Ardências indolores
“E tu, por que tornar da dor ao meio?”
(Alighieri, Dante. A divina comédia)
Ao longe, avisto um homem. Talvez não um homem espesso, solidamente homem. Miragem é que não há de ser. No deserto, vê-se, imaginativamente, poças d’água. Faz calor. Não tremeluz a minha vista, conquanto. Um copo, violentamente abastecido, impossibilita o embaciamento do que se me apresenta. O homem, ei-lo.
Neste instante, ele vaga pelos bares. Escolhe um e entra. Há barulho, algazarra, arrastar de cadeiras. Não obstante, posso ouvi-lo: fala sobre os livros que leu. Cita um autor, página 231, parágrafo terceiro. De chofre. É ele o homem que, durante o dia, encafua-se atrás de uma mesa, refrigério absoluto, a imprimir ordens via telefone. Posso reconhecê-lo, protocolar, quando do ocaso do sol – e aos finais de semana -, vai ao bar e, entre um gole e outro de cerveja, derrama-se em canto: E no escritório, em que eu trabalho, e fico rico, quanto mais eu multiplico, diminui o meu amor… Artifícios enevoados, devaneios que não resistem ao esvaecer do álcool. O homem cujos pés jamais percorreram um quarteirão, ante o frenesi de ouvidos atentos, conta causos, malandaças, desventuras… Extraídos de livros múltiplos, assina-lhes com nome próprio. Delira com delírios alheios.
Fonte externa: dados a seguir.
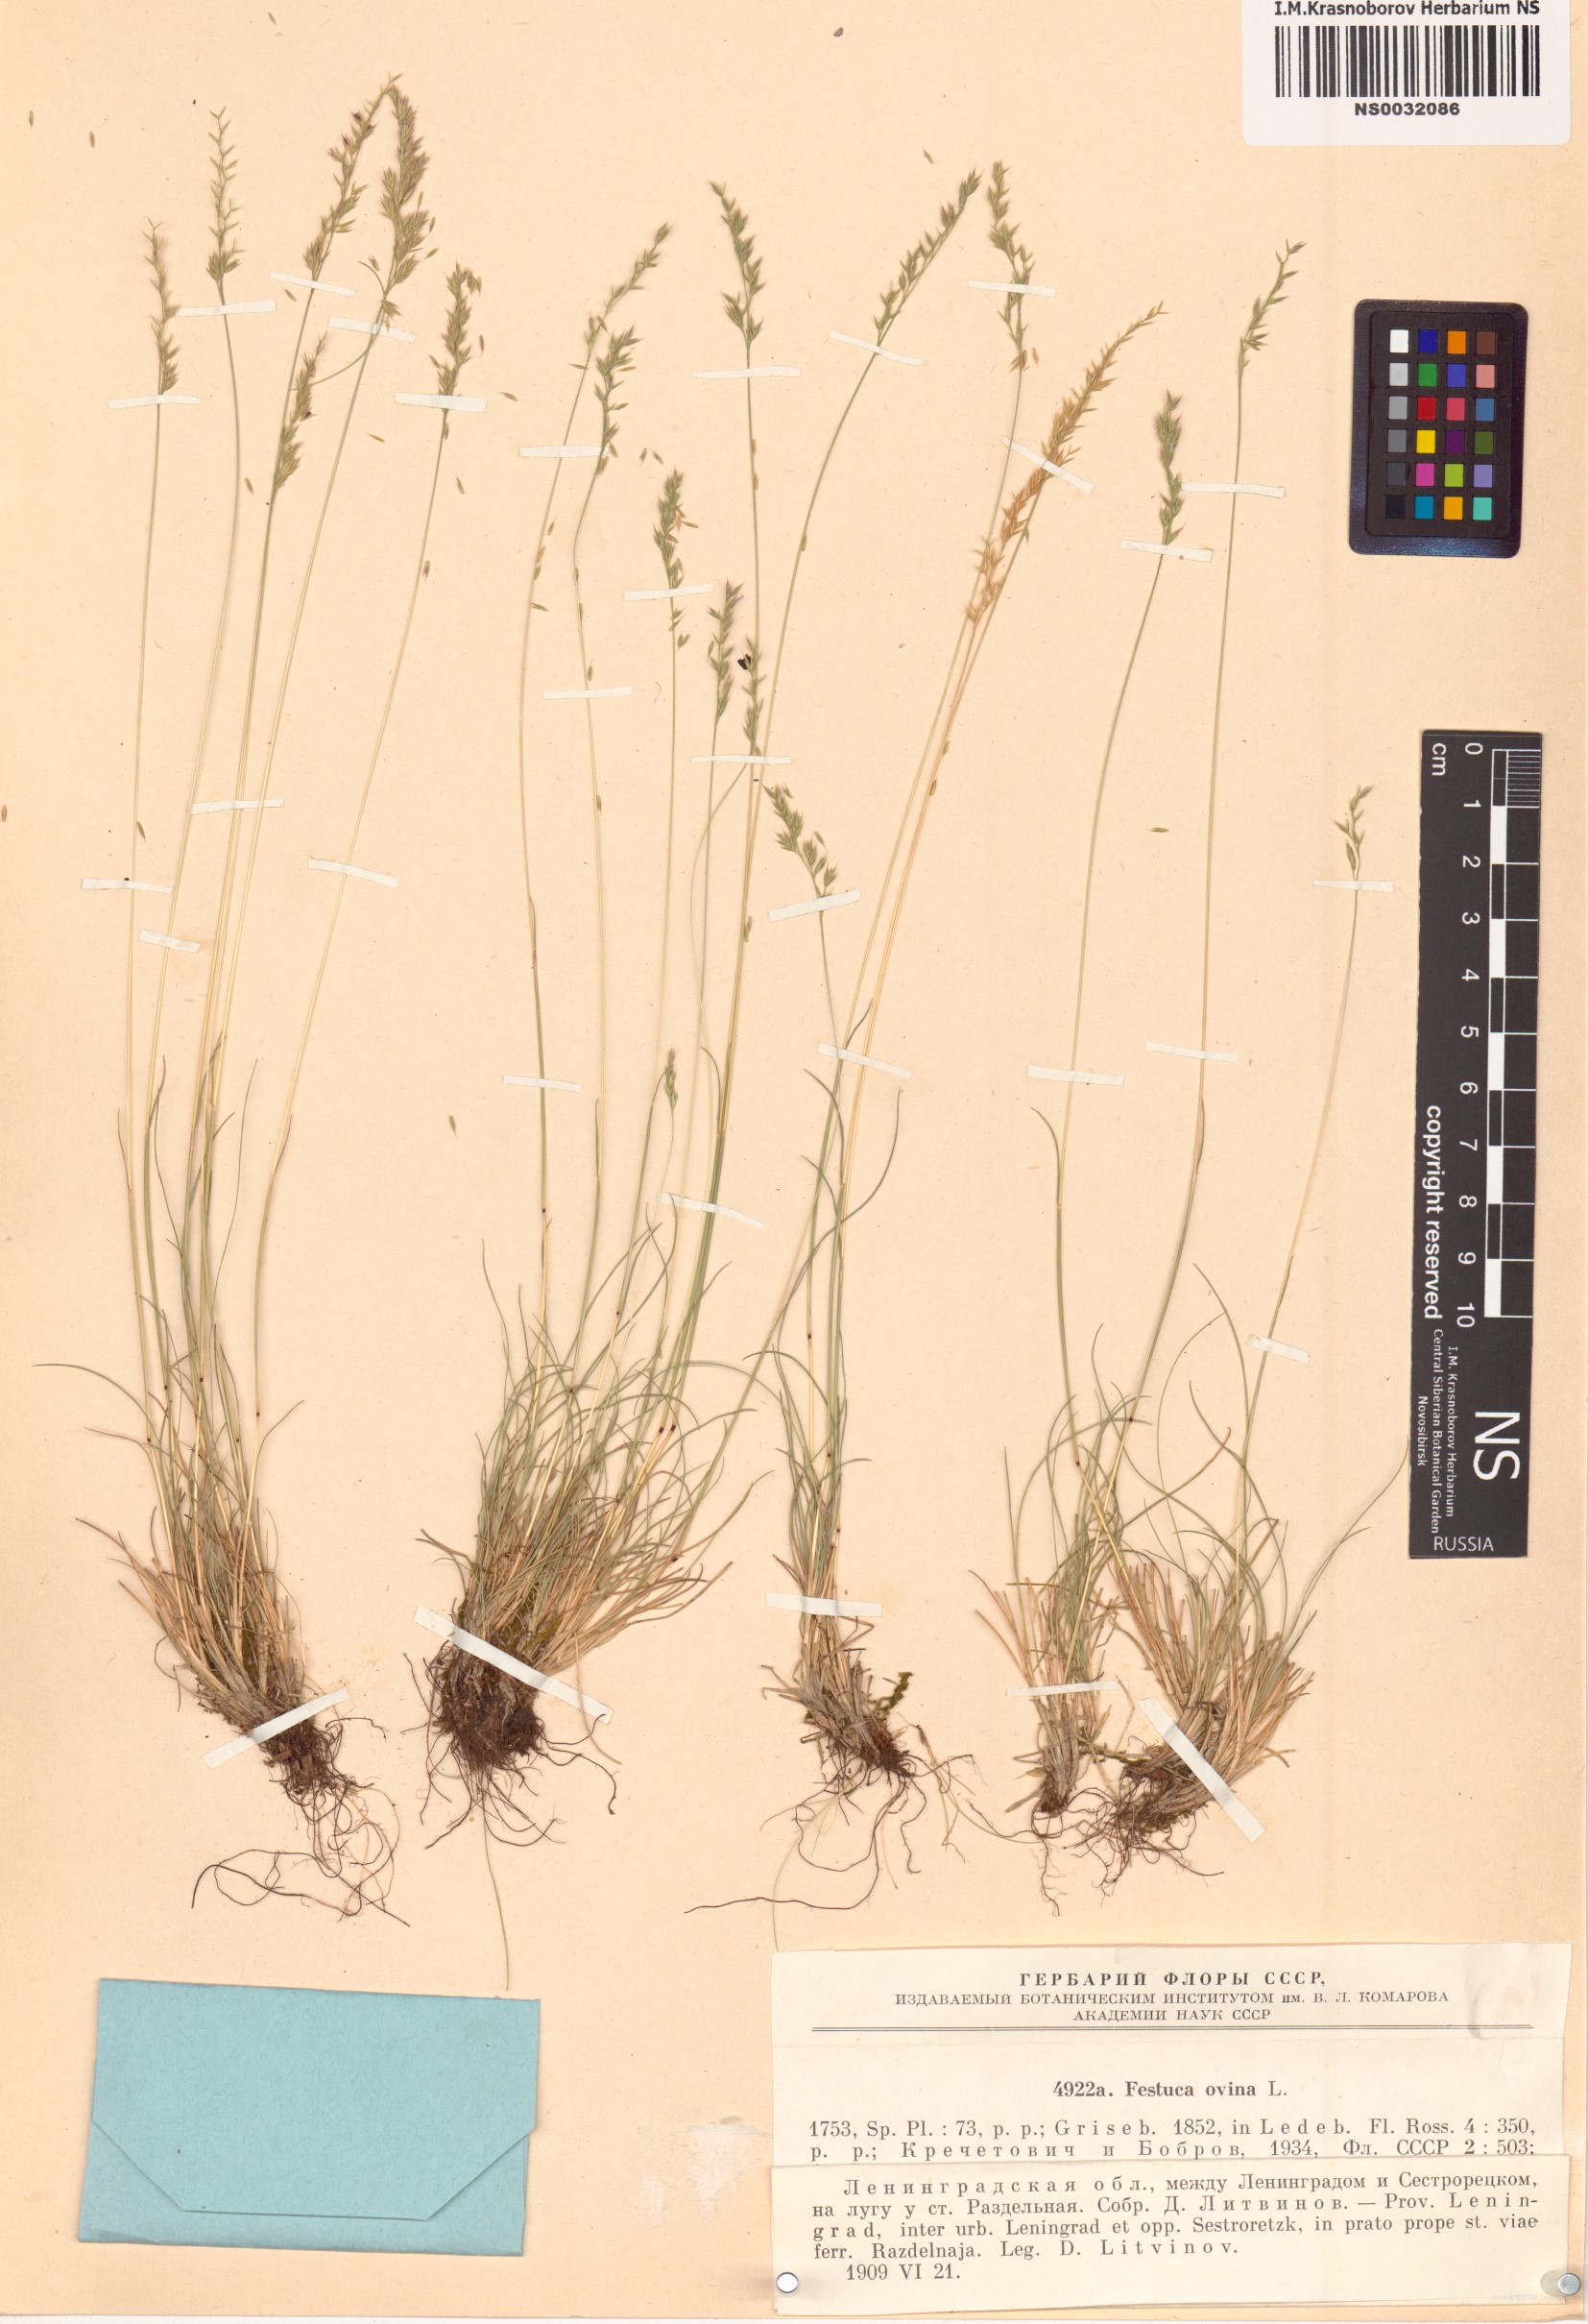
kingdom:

Há momentos em que homem e personagem confundem-se. Deliberadamente, por suposto. Durante o dia, o homem é sempre pragmático, corriqueiro, calculadora itinerante, preocupado com outros dias – inexistentes. À noite, Gregor Samsa o inveja a metamorfose: és hora de perfumaria, desprendimento manufaturado. Há homens que são muitos. O poeta Manoel de Barros dizia-se muitas pessoas destroçadas. Nosso personagem, porém: dois em um, por ocasião. Mesmo o conforto sufoca e, sem abdicar de tal, ele engendra ardências que não tocam a pele. Sofre, confortavelmente. E tudo é dor e beleza, aos finais de semana.